The Flashes won't exactly be making a dream trip to frigid Boston.

"I went to Boston when I was four years old," said Whorton. "The only thing I remember is that the people talk funny."

And facing Temple's dreaded zone, that's just not the stuff dreams are made of.

"This is a tough matchup for us," said Waters. "They have two things that have given us problems at times. They average around 6-foot-9, 250 pounds on the front line and they're very athletic, and they play that zone defense. They make it hard to get the ball inside, and that's our strength. We've struggled against zones this year."

The perennial national power Owls have made the tournament every year in the 1990s under legendary coach Chaney. This year's edition features a balanced offense led by 6-5 sophomore forward Mark Karchner (13.5 points, 6.5 rebounds per game), 6-10 junior forward Lamont Barnes (12.5 ppg, 7 rpg) and 6-4 senior guard Rasheed Brokenborough (11.8 ppg), but scoring isn't a major concern.

Temple wins with smothering defense, pure and simple.
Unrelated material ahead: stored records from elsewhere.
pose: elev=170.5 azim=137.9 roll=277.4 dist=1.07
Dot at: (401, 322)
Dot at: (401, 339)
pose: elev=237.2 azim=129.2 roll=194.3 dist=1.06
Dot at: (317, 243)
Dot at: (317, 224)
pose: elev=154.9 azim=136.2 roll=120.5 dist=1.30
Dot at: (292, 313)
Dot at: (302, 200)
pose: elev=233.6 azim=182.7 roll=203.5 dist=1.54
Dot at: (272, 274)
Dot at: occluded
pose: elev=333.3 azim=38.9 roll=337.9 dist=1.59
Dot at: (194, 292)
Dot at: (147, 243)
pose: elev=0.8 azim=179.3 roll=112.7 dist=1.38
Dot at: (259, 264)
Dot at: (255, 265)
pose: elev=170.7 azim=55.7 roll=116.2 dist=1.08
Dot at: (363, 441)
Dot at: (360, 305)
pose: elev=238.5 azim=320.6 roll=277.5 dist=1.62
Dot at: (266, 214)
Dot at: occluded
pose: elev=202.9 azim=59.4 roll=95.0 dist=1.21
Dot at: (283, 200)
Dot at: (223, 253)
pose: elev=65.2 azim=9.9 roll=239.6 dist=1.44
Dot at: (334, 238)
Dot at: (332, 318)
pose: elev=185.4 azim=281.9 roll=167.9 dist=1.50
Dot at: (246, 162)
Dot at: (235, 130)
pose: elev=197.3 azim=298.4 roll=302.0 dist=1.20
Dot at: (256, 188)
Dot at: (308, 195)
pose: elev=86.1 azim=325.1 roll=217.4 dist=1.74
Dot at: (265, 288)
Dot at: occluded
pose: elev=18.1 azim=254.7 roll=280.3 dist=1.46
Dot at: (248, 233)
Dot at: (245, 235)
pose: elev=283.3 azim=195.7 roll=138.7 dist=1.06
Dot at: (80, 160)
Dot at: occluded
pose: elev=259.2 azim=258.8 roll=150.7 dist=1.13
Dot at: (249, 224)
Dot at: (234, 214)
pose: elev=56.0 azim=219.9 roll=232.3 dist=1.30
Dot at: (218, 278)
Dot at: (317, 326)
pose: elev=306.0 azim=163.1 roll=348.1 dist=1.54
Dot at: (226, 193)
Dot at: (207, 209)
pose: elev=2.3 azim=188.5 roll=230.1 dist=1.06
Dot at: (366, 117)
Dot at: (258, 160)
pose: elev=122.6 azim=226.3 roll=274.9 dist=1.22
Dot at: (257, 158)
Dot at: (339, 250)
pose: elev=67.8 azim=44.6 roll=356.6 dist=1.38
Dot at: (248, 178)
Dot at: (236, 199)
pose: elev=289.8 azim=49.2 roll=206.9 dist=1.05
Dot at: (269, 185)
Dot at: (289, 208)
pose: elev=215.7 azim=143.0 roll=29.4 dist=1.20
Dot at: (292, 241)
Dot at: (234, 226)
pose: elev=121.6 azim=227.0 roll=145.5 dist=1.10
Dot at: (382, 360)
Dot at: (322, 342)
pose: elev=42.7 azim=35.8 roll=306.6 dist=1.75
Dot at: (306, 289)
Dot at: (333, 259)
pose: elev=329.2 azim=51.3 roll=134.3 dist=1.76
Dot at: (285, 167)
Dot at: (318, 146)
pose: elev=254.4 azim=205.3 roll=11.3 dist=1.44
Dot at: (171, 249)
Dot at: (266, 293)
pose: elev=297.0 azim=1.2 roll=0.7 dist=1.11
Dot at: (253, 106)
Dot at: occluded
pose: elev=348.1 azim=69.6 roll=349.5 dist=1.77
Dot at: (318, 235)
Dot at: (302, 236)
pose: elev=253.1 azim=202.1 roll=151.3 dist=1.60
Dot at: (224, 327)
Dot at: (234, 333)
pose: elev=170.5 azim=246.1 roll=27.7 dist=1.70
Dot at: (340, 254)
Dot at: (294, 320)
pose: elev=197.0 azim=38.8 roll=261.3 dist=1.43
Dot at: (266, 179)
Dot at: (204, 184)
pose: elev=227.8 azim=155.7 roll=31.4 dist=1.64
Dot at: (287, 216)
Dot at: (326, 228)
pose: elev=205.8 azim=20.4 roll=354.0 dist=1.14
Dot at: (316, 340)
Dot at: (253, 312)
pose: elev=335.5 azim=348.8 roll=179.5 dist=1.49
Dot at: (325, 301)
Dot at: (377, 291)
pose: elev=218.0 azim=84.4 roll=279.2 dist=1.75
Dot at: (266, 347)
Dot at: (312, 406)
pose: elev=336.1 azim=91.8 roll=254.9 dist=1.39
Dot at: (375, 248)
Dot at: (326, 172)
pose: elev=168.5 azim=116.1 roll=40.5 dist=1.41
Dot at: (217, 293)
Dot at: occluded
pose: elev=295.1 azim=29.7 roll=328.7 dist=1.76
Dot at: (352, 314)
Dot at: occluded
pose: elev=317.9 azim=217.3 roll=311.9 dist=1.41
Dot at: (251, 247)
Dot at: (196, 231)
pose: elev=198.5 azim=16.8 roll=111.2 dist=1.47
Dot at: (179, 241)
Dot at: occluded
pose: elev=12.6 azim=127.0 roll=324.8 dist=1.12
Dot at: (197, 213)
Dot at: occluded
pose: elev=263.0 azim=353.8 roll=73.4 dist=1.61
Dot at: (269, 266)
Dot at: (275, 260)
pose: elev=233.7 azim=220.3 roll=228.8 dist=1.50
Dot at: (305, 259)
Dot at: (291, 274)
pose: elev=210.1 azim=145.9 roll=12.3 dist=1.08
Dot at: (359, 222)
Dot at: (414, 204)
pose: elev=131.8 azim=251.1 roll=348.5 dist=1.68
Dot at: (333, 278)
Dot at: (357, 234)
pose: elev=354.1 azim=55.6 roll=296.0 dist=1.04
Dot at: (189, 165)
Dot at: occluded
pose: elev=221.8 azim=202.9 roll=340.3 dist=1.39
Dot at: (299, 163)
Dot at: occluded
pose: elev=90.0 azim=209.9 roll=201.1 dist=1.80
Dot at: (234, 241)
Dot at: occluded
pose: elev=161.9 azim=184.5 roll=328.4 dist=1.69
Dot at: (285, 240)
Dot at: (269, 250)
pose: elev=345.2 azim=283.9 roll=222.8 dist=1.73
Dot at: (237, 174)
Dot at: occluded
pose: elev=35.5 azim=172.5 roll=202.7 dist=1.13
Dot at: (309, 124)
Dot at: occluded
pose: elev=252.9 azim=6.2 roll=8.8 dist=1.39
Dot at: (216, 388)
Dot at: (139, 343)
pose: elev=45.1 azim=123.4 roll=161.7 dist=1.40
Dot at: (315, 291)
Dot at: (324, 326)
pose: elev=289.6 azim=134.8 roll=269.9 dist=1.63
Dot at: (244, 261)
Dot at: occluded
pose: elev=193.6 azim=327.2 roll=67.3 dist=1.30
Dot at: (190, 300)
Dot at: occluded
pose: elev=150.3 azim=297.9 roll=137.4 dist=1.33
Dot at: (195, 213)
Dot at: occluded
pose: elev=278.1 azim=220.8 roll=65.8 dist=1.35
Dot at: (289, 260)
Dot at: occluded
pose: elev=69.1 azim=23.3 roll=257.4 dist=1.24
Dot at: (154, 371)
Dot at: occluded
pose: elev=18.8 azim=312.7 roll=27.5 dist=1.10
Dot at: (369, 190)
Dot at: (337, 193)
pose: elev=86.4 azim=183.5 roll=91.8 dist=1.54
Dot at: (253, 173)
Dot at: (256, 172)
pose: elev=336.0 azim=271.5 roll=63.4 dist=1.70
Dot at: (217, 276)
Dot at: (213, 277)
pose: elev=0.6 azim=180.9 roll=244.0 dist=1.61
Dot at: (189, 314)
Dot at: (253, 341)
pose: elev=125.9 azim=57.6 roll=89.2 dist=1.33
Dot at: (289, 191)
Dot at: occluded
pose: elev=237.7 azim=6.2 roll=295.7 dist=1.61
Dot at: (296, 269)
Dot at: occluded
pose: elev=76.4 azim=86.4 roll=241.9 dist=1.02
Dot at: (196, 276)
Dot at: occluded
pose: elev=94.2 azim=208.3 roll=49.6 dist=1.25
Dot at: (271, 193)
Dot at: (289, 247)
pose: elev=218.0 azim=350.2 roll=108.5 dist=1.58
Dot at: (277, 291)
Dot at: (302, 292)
"We have our work cut out for us, pure and simple," said Kent senior swingman Ed Norvell.

If the Flashes should find a way to get by Temple, a probable second-round matchup with Bob Huggins' Cincinnati Bearcats awaits on Sunday.

So what are the seemingly slightly overmatched Flashes to do?

Simple: Just keep on dreamin.'

"We've seen Temple play on TV, and they're good," said Whorton. "But it doesn't matter who you are in the NCAA Tournament, you either come to play or you go home. You never know who's going to win. Anything can happen."